→ Testo

Poi occorre praticare.
Gli gnostici dei primi secoli d.C. sostenevano che la vera conoscenza consiste in “atti di conoscenza”, che assimili veramente una cosa solo nel momento in cui la pratichi, in cui puoi vedere la reale consistenza – i frutti – di ciò che hai pensato in teoria.

Infine, cosa saremmo tutti noi senza il contributo dei filosofi greci, solo per fare un esempio limitato alla nostra cara e vetusta Europa? Esseri umani che hanno indagato, e indagato, e indagato … e poi raccontato quello che avevano com-preso, quello che avevano “preso con sé” delle conoscenze ottenute.

Cuore, testa, pratica, relazione.

→ Righe di dati
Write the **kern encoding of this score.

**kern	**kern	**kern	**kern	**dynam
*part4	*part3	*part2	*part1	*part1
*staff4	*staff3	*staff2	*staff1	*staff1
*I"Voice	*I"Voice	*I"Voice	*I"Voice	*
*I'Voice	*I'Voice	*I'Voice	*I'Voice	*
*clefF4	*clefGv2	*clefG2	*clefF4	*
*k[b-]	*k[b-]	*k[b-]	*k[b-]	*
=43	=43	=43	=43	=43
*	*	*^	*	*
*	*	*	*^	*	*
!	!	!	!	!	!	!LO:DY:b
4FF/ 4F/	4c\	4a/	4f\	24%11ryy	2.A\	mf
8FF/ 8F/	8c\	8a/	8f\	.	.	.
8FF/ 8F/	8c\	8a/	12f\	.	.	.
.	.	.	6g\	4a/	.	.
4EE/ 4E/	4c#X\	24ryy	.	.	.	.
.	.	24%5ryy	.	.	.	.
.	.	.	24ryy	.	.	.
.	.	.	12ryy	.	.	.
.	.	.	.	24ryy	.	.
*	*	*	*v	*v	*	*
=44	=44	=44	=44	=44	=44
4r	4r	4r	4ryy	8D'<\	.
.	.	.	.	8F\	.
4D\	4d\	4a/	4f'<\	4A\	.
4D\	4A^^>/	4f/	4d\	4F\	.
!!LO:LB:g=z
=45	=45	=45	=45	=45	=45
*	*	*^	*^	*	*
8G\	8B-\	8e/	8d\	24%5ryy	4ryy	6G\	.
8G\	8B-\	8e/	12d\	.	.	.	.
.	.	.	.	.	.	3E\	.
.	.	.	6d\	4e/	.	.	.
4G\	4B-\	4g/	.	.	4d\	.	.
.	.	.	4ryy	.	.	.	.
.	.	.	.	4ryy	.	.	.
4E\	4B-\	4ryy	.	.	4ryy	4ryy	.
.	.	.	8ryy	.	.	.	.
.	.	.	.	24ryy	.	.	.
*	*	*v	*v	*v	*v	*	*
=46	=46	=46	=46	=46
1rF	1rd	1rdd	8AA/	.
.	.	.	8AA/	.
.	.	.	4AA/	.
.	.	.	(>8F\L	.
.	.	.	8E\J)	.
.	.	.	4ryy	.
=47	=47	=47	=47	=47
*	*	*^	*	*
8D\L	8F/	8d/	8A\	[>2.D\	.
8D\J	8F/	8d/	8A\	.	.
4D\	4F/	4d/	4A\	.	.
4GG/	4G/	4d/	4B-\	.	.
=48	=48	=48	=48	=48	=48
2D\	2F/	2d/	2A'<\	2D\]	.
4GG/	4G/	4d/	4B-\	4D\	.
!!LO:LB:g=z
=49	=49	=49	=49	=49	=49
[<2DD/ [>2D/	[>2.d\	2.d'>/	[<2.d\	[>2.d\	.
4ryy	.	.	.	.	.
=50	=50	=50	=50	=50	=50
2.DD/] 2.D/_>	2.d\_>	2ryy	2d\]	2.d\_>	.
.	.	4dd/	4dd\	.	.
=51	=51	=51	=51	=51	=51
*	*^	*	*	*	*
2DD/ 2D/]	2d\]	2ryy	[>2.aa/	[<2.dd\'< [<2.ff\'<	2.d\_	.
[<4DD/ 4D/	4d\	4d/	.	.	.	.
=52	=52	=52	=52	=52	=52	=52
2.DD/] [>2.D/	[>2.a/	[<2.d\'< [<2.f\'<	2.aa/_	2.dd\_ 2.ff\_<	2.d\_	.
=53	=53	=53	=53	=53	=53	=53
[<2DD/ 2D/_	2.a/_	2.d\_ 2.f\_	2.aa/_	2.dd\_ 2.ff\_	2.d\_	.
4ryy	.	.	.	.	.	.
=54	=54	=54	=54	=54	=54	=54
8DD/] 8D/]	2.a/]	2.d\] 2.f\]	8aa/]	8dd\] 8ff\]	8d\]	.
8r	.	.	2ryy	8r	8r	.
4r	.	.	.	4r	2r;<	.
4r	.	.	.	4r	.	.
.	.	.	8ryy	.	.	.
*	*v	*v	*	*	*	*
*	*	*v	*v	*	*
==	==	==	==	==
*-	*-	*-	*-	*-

→ Lavoro richiesto
A - Trascriva per intero il testo sulla conoscenza e la pratica, senza alcuna modifica.
B - Modifichi tutti i record e li riporti per intero, sostituendo "Voice" con "Voce" e lasciando invariato tutto il resto.

→ Risposte fornite
A -
Poi occorre praticare.
Gli gnostici dei primi secoli d.C. sostenevano che la vera conoscenza consiste in “atti di conoscenza”, che assimili veramente una cosa solo nel momento in cui la pratichi, in cui puoi vedere la reale consistenza – i frutti – di ciò che hai pensato in teoria.

Infine, cosa saremmo tutti noi senza il contributo dei filosofi greci, solo per fare un esempio limitato alla nostra cara e vetusta Europa? Esseri umani che hanno indagato, e indagato, e indagato … e poi raccontato quello che avevano com-preso, quello che avevano “preso con sé” delle conoscenze ottenute.

Cuore, testa, pratica, relazione.

B -
Write the **kern encoding of this score.

**kern	**kern	**kern	**kern	**dynam
*part4	*part3	*part2	*part1	*part1
*staff4	*staff3	*staff2	*staff1	*staff1
*I"Voce	*I"Voce	*I"Voce	*I"Voce	*
*I'Voce	*I'Voce	*I'Voce	*I'Voce	*
*clefF4	*clefGv2	*clefG2	*clefF4	*
*k[b-]	*k[b-]	*k[b-]	*k[b-]	*
=43	=43	=43	=43	=43
*	*	*^	*	*
*	*	*	*^	*	*
!	!	!	!	!	!	!LO:DY:b
4FF/ 4F/	4c\	4a/	4f\	24%11ryy	2.A\	mf
8FF/ 8F/	8c\	8a/	8f\	.	.	.
8FF/ 8F/	8c\	8a/	12f\	.	.	.
.	.	.	6g\	4a/	.	.
4EE/ 4E/	4c#X\	24ryy	.	.	.	.
.	.	24%5ryy	.	.	.	.
.	.	.	24ryy	.	.	.
.	.	.	12ryy	.	.	.
.	.	.	.	24ryy	.	.
*	*	*	*v	*v	*	*
=44	=44	=44	=44	=44	=44
4r	4r	4r	4ryy	8D'<\	.
.	.	.	.	8F\	.
4D\	4d\	4a/	4f'<\	4A\	.
4D\	4A^^>/	4f/	4d\	4F\	.
!!LO:LB:g=z
=45	=45	=45	=45	=45	=45
*	*	*^	*^	*	*
8G\	8B-\	8e/	8d\	24%5ryy	4ryy	6G\	.
8G\	8B-\	8e/	12d\	.	.	.	.
.	.	.	.	.	.	3E\	.
.	.	.	6d\	4e/	.	.	.
4G\	4B-\	4g/	.	.	4d\	.	.
.	.	.	4ryy	.	.	.	.
.	.	.	.	4ryy	.	.	.
4E\	4B-\	4ryy	.	.	4ryy	4ryy	.
.	.	.	8ryy	.	.	.	.
.	.	.	.	24ryy	.	.	.
*	*	*v	*v	*v	*v	*	*
=46	=46	=46	=46	=46
1rF	1rd	1rdd	8AA/	.
.	.	.	8AA/	.
.	.	.	4AA/	.
.	.	.	(>8F\L	.
.	.	.	8E\J)	.
.	.	.	4ryy	.
=47	=47	=47	=47	=47
*	*	*^	*	*
8D\L	8F/	8d/	8A\	[>2.D\	.
8D\J	8F/	8d/	8A\	.	.
4D\	4F/	4d/	4A\	.	.
4GG/	4G/	4d/	4B-\	.	.
=48	=48	=48	=48	=48	=48
2D\	2F/	2d/	2A'<\	2D\]	.
4GG/	4G/	4d/	4B-\	4D\	.
!!LO:LB:g=z
=49	=49	=49	=49	=49	=49
[<2DD/ [>2D/	[>2.d\	2.d'>/	[<2.d\	[>2.d\	.
4ryy	.	.	.	.	.
=50	=50	=50	=50	=50	=50
2.DD/] 2.D/_>	2.d\_>	2ryy	2d\]	2.d\_>	.
.	.	4dd/	4dd\	.	.
=51	=51	=51	=51	=51	=51
*	*^	*	*	*	*
2DD/ 2D/]	2d\]	2ryy	[>2.aa/	[<2.dd\'< [<2.ff\'<	2.d\_	.
[<4DD/ 4D/	4d\	4d/	.	.	.	.
=52	=52	=52	=52	=52	=52	=52
2.DD/] [>2.D/	[>2.a/	[<2.d\'< [<2.f\'<	2.aa/_	2.dd\_ 2.ff\_<	2.d\_	.
=53	=53	=53	=53	=53	=53	=53
[<2DD/ 2D/_	2.a/_	2.d\_ 2.f\_	2.aa/_	2.dd\_ 2.ff\_	2.d\_	.
4ryy	.	.	.	.	.	.
=54	=54	=54	=54	=54	=54	=54
8DD/] 8D/]	2.a/]	2.d\] 2.f\]	8aa/]	8dd\] 8ff\]	8d\]	.
8r	.	.	2ryy	8r	8r	.
4r	.	.	.	4r	2r;<	.
4r	.	.	.	4r	.	.
.	.	.	8ryy	.	.	.
*	*v	*v	*	*	*	*
*	*	*v	*v	*	*
==	==	==	==	==
*-	*-	*-	*-	*-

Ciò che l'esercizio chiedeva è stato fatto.